Incidence of malignancy in hormone therapy users with indeterminate calcifications on mammogram. Am J
Obstet Gynecol 2006; 194: 82-85.

Lochner Dm, Brubaker Kl

Evidencia Nivel: II-3

Para mujeres con calcificaciones de naturaleza indeterminada en la mamografía de tamizaje, al final, no hay un aumento de cáncer de mama entre las que usan terapia hormonal (TH), de acuerdo a este estudio basado en la revisión retrospectiva de la historia de las mamografías. Este estudio piloto buscó determinar si las usuarias de TH tenían una incidencia más alta de calcificaciones mamográficas indeterminadas que las no usuarias y una incidencia mayor de malignidades probadas con biopsia.

Se hizo una revisión retrospectiva de las mamografías con calcificaciones indeterminadas para determinar la tasa global de malignidad en usuarias de TH frente a no usuarias. Un grupo control de mamografías se examinó para descubrir si el uso de TH es típico de aquellas mujeres que van a mamografía y comparar las tasas de malignidad. Esta fue una revisión respectiva de historia de mamografías de pacientes quienes fueron asintomáticas y tenían mamografías en Kaiser permanente en Santa Clara, entre enero de 1997 y junio del 2001. Las edades medias de esos estudios fueron 62.9 años en los casos (n 457) y 65.5 en los controles (n 902). Hubo 231 usuarias de hormonas entre los casos y 448 entre los controles.

Una tasa de malignidad del 24.7% se descubrió para aquellas con calcificaciones; 49.6% de aquellas con calcificaciones fueron usuarias de TH y 50.4% no lo fueron (RR, 0.96%; IC 95%, 0.9-1.32). Esto es consistente con el 20% al 30% de tasa de malignidades de la población general anotado en la literatura, establecen los autores. Las usuarias de TH no tienen una incidencia mayor de calcificaciones indeterminadas o de malignidades que aquellas que no usan hormonas. Adicionalmente, no hubo diferencia entre el uso de TH en las mujeres con calcificaciones comparadas con aquellas mujeres con mamografías normales.
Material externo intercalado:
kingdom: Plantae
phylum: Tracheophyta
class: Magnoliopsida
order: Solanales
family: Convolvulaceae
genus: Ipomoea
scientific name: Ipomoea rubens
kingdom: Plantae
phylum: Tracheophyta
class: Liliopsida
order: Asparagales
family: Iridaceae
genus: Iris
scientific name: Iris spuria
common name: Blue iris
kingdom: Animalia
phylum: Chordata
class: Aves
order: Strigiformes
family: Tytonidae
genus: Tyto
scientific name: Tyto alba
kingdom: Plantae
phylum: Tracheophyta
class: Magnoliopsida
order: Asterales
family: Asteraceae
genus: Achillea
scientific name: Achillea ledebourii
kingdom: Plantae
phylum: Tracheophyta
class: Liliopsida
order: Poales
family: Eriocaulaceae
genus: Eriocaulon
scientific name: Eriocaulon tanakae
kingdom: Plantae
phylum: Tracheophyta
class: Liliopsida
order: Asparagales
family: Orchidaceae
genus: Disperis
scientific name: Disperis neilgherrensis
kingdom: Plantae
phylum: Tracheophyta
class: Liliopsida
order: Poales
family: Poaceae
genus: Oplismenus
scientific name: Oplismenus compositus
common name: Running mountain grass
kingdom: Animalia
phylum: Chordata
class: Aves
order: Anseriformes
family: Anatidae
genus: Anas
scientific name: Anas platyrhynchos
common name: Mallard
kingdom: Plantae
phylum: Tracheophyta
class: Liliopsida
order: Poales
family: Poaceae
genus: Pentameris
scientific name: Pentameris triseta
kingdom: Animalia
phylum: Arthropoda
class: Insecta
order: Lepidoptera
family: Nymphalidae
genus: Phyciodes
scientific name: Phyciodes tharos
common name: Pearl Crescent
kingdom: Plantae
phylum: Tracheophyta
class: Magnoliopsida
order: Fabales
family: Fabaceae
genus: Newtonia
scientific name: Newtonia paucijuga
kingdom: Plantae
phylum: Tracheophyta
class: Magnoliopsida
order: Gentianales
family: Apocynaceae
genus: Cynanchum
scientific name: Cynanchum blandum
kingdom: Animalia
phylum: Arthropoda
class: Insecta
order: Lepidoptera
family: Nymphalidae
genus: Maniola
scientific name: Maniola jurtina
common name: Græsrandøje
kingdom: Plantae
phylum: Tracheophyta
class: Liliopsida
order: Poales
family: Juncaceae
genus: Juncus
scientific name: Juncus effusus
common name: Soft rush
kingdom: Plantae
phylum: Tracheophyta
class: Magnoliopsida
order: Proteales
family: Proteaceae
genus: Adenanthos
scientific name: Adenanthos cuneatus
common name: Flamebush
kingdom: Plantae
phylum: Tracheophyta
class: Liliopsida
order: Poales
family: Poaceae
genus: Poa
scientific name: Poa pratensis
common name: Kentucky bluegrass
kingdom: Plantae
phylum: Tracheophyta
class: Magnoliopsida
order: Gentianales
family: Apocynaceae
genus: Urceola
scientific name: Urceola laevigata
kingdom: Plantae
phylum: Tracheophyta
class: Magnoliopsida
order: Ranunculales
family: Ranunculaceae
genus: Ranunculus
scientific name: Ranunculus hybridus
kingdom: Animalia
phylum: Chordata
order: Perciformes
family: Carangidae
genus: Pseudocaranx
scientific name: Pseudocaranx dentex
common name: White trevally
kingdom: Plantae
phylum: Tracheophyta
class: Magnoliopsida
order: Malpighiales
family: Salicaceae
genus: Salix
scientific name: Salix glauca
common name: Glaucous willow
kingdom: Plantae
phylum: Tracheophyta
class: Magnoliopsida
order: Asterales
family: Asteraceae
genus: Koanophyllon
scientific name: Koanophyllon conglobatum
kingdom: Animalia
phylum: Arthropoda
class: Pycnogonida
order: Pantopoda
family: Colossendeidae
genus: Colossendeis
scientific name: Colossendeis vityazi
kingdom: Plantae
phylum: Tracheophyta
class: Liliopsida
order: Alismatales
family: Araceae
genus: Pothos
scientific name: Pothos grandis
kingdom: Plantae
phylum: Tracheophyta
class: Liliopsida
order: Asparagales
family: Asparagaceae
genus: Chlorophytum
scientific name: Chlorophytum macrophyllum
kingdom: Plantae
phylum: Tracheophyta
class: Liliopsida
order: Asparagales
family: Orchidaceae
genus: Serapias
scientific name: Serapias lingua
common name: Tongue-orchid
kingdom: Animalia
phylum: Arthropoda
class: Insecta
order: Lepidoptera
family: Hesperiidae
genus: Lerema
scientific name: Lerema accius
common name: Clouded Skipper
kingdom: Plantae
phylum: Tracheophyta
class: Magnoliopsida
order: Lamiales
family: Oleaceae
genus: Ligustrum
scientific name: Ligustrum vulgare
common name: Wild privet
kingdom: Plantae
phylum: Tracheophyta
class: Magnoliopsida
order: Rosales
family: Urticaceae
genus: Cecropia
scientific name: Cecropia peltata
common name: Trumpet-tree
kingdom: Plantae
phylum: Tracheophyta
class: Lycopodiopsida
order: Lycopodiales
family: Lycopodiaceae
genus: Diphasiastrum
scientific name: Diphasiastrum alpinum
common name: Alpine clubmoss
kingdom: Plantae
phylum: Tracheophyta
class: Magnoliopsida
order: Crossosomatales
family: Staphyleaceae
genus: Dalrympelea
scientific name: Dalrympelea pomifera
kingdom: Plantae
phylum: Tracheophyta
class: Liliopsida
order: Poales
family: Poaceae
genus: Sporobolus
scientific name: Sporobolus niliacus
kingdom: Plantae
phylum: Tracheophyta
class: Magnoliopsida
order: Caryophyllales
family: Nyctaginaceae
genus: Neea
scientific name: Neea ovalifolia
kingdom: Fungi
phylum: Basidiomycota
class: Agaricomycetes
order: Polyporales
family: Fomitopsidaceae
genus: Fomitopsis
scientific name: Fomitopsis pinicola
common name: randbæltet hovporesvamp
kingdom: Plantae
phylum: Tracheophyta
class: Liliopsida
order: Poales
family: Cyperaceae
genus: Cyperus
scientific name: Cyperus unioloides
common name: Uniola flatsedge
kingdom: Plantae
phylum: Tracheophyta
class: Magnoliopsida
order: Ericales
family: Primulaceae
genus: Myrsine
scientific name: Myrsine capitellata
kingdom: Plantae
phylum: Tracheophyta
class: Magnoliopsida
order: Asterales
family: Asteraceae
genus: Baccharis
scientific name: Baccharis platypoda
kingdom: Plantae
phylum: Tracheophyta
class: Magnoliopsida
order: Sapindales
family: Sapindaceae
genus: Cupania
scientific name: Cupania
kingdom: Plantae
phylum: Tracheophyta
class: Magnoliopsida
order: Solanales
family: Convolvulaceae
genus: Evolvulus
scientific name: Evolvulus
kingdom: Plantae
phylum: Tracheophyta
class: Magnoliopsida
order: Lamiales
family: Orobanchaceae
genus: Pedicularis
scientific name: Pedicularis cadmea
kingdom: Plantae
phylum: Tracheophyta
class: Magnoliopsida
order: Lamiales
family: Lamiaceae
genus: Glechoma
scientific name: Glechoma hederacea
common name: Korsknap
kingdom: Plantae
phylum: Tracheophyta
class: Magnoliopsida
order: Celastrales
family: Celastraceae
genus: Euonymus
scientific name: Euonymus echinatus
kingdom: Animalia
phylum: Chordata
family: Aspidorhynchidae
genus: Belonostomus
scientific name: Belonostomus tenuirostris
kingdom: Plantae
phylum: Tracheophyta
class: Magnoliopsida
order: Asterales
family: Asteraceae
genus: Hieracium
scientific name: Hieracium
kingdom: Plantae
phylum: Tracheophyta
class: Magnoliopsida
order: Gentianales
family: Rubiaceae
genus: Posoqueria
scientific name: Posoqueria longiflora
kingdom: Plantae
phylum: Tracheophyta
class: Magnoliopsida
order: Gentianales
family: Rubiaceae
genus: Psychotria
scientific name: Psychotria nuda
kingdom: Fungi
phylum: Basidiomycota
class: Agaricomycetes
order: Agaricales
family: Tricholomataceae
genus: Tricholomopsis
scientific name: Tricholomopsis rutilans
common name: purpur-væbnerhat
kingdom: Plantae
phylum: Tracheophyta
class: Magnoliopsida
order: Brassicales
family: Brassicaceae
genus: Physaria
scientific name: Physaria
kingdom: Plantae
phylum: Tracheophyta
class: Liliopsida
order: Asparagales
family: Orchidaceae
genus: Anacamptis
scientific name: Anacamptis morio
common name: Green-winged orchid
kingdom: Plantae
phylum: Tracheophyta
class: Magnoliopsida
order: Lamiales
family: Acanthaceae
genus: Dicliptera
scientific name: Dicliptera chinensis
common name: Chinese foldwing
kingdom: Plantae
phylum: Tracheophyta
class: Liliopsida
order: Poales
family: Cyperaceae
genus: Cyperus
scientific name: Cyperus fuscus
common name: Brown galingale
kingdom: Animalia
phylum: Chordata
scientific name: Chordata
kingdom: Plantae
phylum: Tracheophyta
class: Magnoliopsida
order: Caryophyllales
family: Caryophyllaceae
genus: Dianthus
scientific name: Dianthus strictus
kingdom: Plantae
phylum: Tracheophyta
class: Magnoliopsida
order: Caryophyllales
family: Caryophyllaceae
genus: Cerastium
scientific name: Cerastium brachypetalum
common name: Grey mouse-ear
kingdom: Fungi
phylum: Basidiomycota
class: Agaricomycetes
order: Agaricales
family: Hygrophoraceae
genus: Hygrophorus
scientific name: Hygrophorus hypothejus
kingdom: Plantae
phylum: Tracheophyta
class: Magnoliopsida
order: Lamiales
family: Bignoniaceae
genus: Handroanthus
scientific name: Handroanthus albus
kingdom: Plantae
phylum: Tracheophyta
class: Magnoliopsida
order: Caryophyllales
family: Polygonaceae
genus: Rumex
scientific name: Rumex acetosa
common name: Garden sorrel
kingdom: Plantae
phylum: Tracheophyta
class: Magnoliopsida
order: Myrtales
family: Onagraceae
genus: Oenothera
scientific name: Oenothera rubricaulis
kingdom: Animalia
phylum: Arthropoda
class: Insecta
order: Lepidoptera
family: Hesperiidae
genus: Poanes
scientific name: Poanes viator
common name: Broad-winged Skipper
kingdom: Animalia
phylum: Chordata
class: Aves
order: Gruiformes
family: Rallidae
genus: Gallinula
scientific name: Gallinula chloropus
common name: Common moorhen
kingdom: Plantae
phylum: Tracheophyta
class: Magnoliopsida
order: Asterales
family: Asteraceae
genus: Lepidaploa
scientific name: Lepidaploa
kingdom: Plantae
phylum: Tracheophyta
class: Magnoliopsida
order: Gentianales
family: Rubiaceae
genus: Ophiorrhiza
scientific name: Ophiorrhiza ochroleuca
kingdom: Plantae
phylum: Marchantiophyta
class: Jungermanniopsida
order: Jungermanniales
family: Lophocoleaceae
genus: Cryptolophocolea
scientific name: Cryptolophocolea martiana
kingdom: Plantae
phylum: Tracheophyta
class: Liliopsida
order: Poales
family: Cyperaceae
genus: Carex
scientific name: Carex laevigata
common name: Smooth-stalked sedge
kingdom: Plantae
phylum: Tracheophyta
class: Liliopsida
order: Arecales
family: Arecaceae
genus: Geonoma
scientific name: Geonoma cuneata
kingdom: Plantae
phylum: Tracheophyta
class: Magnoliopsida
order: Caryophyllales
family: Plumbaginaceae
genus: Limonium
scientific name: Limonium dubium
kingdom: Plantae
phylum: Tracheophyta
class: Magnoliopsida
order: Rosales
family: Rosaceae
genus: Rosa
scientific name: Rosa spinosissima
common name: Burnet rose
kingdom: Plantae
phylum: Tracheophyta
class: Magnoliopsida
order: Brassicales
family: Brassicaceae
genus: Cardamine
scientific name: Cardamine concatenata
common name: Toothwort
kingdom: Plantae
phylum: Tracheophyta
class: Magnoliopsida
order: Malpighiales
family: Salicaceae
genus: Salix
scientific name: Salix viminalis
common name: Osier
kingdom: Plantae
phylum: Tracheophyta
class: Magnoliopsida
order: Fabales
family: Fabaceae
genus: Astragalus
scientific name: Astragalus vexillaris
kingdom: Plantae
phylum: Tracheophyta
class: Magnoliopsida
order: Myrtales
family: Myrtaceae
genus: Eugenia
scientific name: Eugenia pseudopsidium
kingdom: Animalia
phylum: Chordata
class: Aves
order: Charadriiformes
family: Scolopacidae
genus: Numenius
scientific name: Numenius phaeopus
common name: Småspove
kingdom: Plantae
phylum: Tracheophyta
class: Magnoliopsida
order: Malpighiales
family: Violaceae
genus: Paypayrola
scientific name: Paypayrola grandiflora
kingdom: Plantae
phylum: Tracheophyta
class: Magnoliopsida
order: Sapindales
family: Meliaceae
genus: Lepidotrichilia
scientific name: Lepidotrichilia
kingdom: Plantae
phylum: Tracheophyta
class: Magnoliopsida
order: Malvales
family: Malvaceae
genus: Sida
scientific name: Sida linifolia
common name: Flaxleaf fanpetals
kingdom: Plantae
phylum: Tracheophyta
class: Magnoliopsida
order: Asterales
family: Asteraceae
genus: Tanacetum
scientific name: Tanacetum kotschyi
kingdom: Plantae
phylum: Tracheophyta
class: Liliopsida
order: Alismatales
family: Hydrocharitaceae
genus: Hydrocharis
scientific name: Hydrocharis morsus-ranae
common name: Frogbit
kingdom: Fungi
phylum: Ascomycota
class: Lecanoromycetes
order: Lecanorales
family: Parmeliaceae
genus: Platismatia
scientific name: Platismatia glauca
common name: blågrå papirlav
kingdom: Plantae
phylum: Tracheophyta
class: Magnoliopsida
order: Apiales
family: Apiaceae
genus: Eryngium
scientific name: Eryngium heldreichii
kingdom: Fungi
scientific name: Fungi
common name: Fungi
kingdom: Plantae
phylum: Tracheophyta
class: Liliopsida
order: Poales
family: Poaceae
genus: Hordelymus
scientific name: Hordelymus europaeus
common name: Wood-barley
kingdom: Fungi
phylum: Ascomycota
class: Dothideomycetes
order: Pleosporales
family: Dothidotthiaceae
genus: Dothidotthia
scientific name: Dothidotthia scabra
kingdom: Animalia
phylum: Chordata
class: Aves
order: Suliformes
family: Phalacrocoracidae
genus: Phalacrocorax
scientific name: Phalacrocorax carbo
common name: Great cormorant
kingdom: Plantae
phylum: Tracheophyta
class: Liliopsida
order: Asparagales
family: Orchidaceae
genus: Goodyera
A pesar de lo pequeño de la muestra, hubo, sin embargo, una diferencia significativa de tasas de malignidad entre usuarias de estrógenos comparadas con estrógenos-progestinas (5.8% frente a 17.6%; RR, 2.28), en concordancia con los hallazgos del estudio Women’s Health Initiative.

Comentario. Este reporte del The Kaiser Permanent Medical Center in Northern California es único en que es el primero que busca relación entre la TH posmenopáusica y las calcificaciones indeterminadas en las mamografías (ni claramente benignas ni claramente malignas), con la subsecuente incidencia de malignidad.
Este estudio tiene limitaciones importantes; sin embargo, provee algunas informaciones interesantes. Las limitaciones son la naturaleza retrospectiva del diseño del estudio, el relativamente pequeño número de la muestra (reconocido por los autores, en el diseño de su trabajo, como un estudio piloto), y el problema de variabilidad secundario a la lectura de las mamografías por múltiples radiólogos.

Teniendo en mente estas limitaciones, los clínicos pueden apreciar el hecho de que este estudio no encontró relación adversa entre la TH y las calcificaciones indeterminadas. Pero más importante, las usuarias de TH y las no usuarias con calcificaciones indeterminadas tenían la misma incidencia de malignidad subsecuente. Las usuarias de estrógenos-progestinas tenían una posibilidad más alta de malignidad comparadas con las usuarias de estrógenos solos; sin embargo, esta conclusión está basada solo en trece casos y el amplio intervalo de confidencia refleja el pequeño número.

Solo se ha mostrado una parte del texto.